Which lines belong in the answer? Exactly those from the line containing "[112,534,154,545] much ->" through the last line of the records below, repeated as written.

Given records Start Marker

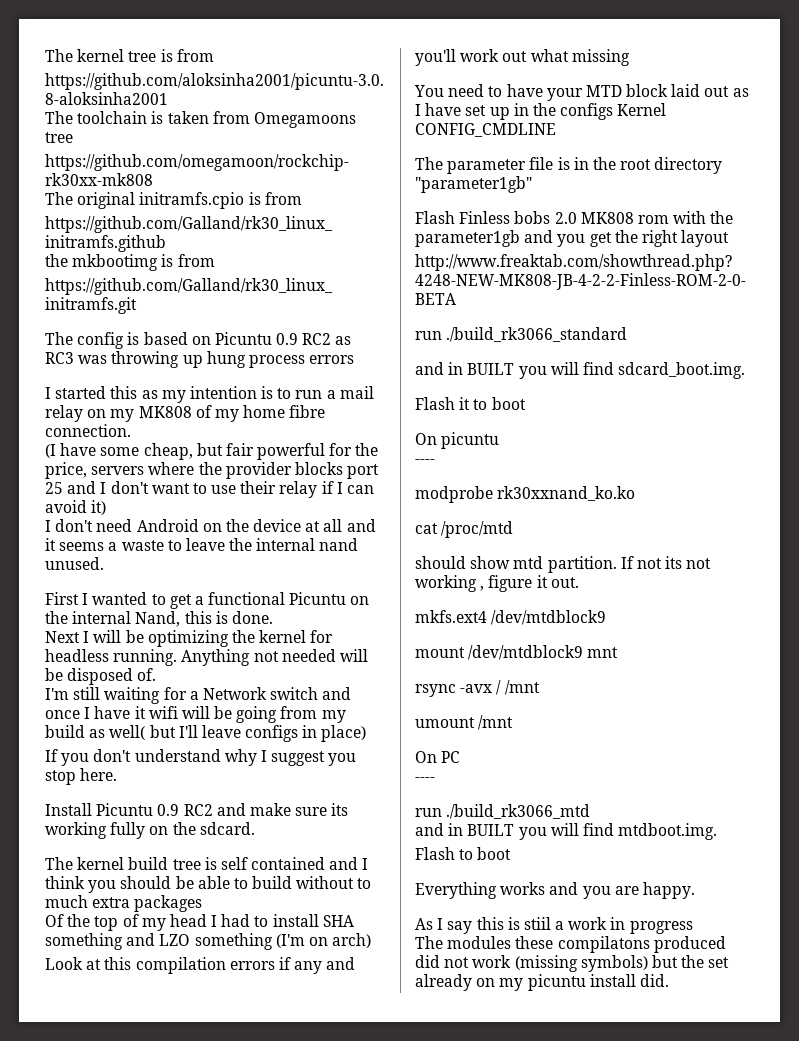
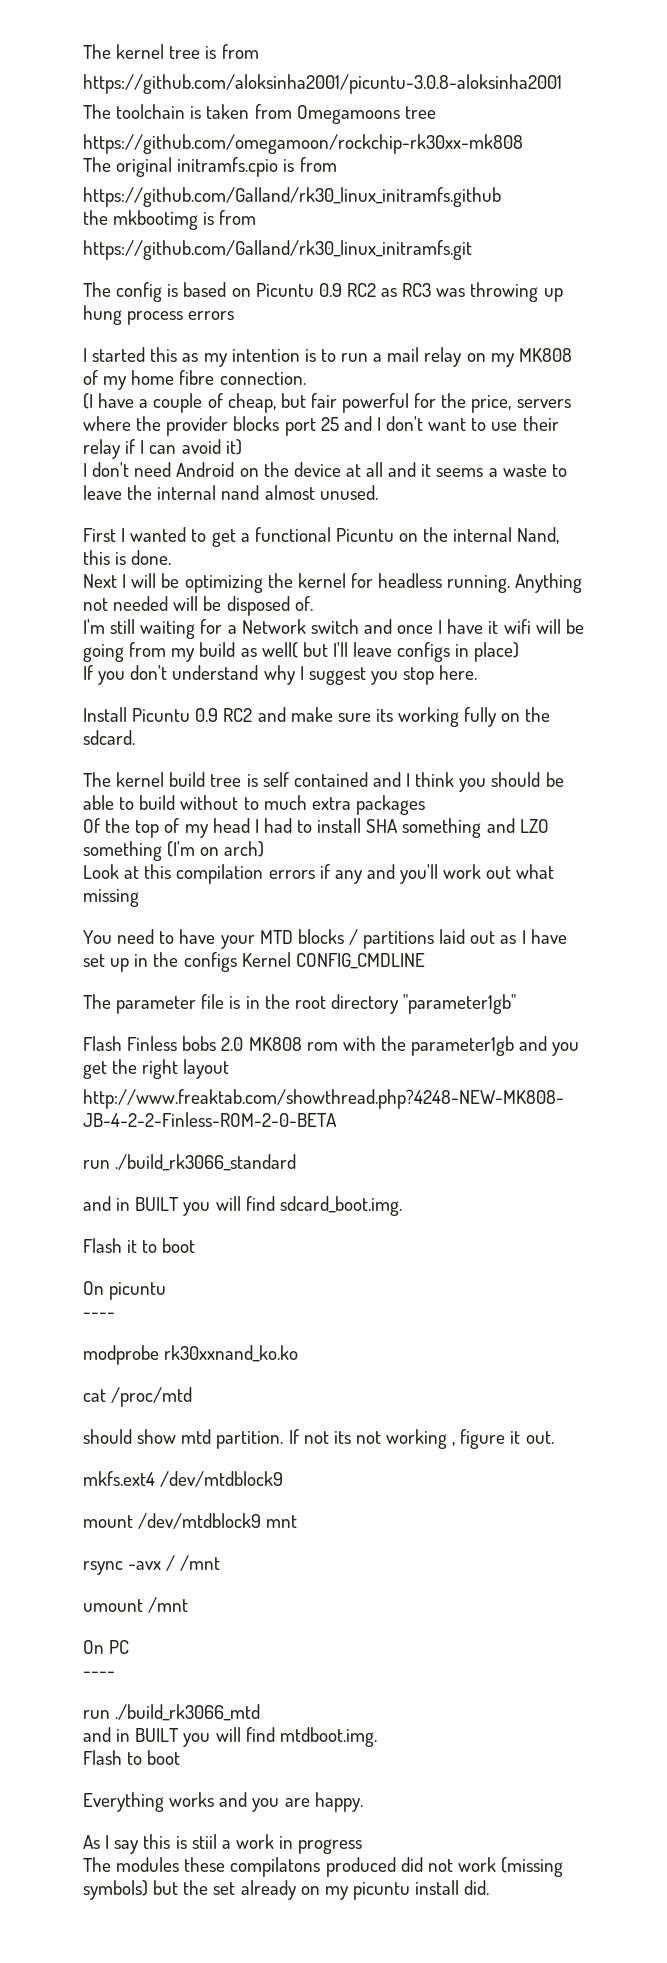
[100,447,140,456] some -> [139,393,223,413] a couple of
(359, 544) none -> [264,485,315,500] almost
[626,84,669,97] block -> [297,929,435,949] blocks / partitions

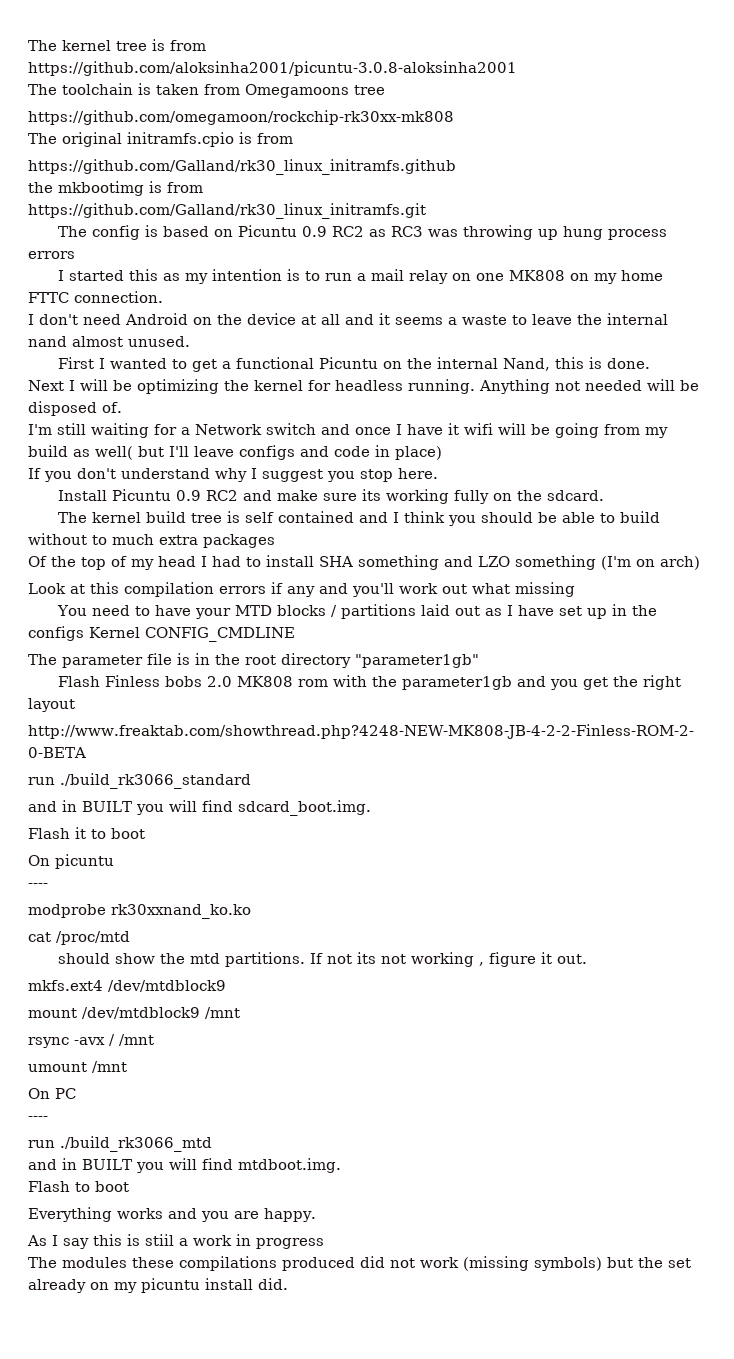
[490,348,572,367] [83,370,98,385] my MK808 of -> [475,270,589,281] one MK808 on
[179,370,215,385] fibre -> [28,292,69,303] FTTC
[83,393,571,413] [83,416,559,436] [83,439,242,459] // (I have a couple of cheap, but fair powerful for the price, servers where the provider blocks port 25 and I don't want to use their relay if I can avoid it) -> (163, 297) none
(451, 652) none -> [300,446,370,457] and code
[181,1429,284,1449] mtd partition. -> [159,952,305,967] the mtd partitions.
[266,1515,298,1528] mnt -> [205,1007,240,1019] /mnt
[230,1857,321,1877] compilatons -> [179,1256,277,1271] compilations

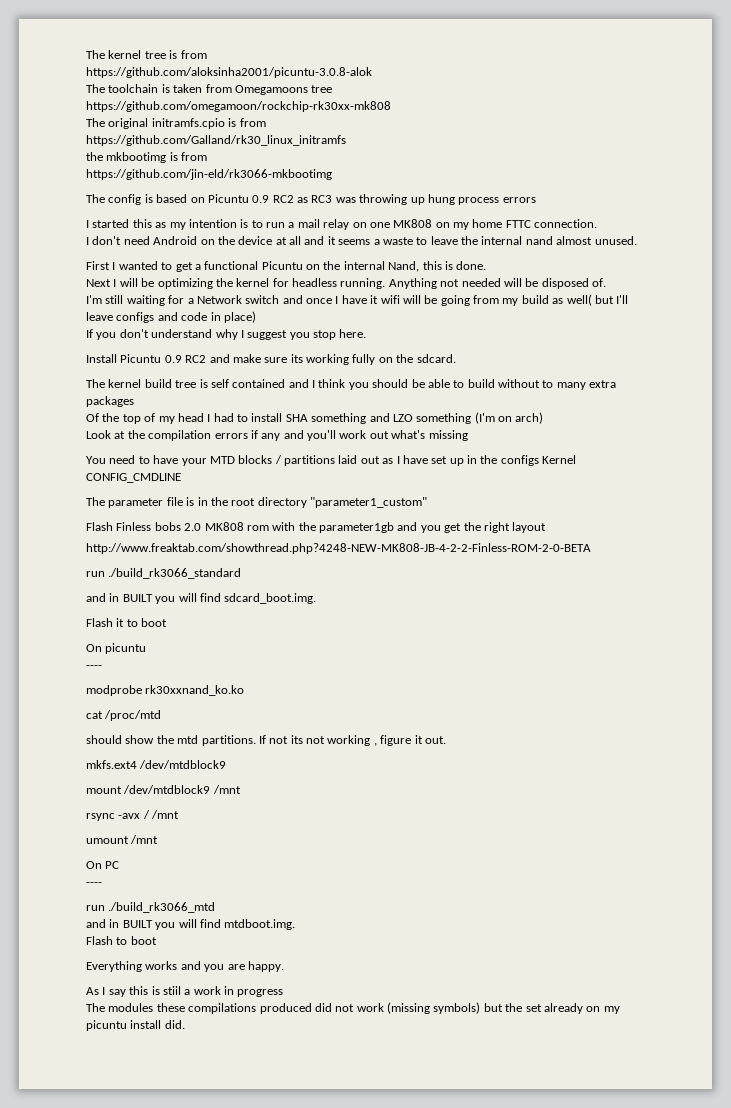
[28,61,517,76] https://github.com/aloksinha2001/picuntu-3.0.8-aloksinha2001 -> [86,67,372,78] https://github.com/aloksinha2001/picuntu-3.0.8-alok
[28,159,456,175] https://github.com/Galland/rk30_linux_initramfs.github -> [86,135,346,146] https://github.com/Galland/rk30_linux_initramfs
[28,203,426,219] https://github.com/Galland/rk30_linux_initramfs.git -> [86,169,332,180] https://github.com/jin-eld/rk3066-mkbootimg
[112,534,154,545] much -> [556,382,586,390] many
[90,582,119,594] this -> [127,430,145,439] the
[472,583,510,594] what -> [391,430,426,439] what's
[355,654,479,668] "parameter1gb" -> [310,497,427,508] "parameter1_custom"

Given records End Marker

**Answer section:**
[112,534,154,545] much -> [556,382,586,390] many
[90,582,119,594] this -> [127,430,145,439] the
[472,583,510,594] what -> [391,430,426,439] what's
[355,654,479,668] "parameter1gb" -> [310,497,427,508] "parameter1_custom"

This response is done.